• _How to complete this task_: Look for the word "source". Copy every line of the listing where it occurs.

Data extracts Block Start

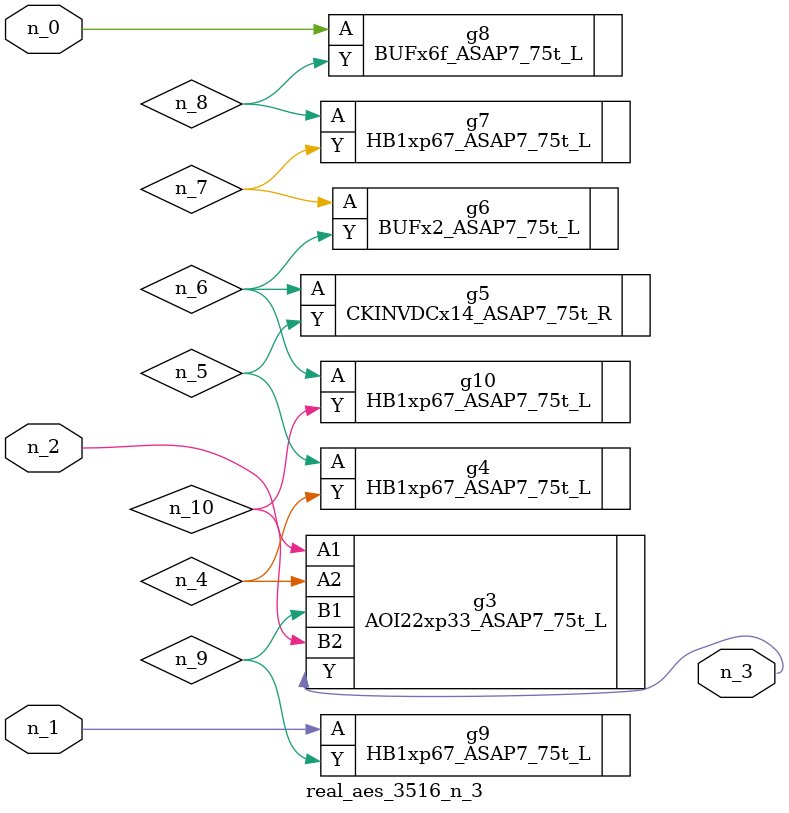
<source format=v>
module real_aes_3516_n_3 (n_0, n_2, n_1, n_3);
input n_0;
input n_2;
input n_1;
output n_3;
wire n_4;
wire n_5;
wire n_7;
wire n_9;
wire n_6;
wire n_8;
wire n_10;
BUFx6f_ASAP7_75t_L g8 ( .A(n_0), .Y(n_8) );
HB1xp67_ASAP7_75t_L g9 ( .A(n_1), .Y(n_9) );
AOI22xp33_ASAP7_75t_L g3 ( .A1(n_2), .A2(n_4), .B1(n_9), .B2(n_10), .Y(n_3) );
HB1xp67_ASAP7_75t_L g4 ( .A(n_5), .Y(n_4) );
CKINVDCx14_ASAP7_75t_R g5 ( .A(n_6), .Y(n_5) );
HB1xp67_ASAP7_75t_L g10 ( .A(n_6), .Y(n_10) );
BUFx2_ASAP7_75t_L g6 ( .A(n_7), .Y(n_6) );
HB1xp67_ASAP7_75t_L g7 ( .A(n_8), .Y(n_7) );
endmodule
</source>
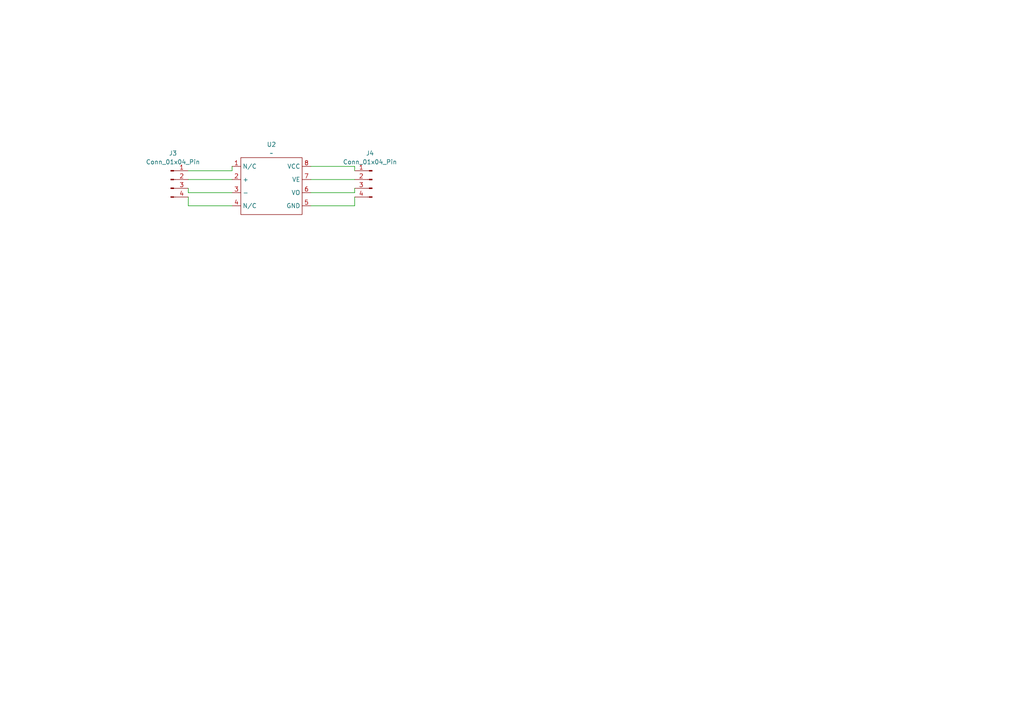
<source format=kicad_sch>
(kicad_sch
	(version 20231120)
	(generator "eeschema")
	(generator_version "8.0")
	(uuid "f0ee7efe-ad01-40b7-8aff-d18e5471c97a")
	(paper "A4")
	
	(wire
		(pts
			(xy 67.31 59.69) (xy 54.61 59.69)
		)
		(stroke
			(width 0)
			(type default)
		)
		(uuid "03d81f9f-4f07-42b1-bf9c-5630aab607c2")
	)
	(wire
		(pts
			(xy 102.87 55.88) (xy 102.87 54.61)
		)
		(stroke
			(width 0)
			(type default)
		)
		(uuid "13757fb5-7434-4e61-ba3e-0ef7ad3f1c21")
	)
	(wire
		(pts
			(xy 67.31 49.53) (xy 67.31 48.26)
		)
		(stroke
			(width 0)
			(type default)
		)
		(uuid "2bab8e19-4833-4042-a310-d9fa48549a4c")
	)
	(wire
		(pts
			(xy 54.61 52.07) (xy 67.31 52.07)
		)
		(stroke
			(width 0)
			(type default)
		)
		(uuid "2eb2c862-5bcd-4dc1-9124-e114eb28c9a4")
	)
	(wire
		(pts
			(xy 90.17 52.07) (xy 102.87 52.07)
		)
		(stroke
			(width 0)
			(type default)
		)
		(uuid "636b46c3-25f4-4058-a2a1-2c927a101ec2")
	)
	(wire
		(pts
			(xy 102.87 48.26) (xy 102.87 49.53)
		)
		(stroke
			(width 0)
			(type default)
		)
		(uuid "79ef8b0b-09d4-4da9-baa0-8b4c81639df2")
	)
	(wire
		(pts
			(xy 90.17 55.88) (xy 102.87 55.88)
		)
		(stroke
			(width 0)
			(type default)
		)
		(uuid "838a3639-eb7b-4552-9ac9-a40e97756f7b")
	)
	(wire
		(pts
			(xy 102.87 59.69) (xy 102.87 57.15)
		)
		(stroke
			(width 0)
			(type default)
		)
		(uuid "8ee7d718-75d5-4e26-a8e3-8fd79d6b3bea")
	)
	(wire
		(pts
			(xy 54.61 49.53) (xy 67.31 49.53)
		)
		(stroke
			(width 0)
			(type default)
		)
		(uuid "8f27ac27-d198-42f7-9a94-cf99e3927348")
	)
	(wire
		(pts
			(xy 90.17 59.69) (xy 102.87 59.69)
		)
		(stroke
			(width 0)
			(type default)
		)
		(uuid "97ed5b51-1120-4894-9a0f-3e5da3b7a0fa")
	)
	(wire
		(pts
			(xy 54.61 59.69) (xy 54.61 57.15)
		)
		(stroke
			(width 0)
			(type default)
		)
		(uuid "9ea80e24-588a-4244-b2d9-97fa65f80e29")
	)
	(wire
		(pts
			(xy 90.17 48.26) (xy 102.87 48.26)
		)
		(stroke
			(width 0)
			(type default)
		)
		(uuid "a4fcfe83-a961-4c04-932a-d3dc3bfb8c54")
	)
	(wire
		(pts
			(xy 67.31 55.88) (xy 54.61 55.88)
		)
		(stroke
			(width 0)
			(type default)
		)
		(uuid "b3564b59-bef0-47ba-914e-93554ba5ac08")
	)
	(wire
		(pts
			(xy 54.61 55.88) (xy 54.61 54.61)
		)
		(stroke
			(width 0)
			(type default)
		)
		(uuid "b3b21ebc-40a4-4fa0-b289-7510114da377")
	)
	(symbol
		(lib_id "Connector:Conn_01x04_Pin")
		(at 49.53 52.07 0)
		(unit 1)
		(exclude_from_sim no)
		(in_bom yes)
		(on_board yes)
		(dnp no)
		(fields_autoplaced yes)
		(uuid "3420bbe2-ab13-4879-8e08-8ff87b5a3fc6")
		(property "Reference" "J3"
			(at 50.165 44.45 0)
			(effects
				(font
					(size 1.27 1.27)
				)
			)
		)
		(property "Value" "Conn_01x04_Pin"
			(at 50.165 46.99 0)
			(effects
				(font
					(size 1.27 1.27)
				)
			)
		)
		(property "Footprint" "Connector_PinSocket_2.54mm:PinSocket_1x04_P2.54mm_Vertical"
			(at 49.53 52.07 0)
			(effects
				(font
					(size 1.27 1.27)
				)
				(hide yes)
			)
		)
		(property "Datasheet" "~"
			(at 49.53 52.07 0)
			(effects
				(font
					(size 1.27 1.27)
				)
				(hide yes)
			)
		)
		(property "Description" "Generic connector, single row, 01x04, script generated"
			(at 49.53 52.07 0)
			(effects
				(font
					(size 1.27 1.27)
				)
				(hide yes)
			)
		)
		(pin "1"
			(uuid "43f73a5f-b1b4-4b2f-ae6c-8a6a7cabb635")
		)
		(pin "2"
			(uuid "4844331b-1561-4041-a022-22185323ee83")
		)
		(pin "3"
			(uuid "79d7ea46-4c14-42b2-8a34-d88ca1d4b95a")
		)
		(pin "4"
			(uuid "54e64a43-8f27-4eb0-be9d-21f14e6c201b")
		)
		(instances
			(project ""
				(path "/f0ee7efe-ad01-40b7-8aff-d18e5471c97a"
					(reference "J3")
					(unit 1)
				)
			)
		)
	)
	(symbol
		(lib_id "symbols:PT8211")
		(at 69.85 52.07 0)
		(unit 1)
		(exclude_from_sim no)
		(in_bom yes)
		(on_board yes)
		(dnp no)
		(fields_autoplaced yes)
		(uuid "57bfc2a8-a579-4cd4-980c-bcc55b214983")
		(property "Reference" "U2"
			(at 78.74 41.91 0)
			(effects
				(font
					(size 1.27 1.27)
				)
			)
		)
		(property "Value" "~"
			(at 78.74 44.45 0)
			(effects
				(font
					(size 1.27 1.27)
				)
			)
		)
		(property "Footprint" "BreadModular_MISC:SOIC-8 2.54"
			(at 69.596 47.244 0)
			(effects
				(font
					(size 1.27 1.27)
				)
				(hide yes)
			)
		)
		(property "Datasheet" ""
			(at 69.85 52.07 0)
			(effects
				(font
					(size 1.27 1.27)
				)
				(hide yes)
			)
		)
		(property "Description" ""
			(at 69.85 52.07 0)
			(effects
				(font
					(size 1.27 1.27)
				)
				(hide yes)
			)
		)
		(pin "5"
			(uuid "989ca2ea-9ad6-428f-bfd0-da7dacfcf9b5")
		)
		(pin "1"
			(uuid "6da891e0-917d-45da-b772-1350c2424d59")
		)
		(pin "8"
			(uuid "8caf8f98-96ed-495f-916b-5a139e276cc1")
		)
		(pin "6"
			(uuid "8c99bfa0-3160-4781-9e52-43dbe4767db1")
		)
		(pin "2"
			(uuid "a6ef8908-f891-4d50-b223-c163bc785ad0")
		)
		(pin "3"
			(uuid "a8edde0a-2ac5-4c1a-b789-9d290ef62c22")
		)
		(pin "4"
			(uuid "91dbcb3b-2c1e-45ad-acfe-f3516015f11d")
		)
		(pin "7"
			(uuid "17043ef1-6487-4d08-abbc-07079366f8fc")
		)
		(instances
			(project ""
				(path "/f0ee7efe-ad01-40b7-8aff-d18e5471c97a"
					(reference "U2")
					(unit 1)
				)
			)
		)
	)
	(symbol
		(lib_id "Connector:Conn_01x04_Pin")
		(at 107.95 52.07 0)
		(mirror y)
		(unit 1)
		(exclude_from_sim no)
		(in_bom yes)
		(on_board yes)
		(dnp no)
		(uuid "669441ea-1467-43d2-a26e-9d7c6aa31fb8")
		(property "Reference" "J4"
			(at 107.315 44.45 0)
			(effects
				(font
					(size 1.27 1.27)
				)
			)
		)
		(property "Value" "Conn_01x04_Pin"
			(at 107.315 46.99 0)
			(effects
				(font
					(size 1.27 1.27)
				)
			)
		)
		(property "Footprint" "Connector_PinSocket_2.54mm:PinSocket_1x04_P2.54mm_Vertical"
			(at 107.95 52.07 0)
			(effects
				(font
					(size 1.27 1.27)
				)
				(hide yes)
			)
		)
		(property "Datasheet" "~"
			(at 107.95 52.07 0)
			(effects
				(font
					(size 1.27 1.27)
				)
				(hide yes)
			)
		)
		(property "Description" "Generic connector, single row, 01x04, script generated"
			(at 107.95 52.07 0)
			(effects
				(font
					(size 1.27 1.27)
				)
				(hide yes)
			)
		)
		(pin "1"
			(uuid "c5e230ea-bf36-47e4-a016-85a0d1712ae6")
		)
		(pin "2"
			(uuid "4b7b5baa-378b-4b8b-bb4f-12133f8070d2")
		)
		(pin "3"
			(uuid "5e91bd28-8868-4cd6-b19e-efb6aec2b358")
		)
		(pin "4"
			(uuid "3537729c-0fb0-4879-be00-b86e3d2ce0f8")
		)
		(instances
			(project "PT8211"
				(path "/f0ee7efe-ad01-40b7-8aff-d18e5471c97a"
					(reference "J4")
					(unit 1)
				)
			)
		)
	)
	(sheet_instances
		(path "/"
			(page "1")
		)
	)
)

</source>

Data extracts Block End

• _Result_:
<source format=v>
</source>
<source format=kicad_sch>
</source>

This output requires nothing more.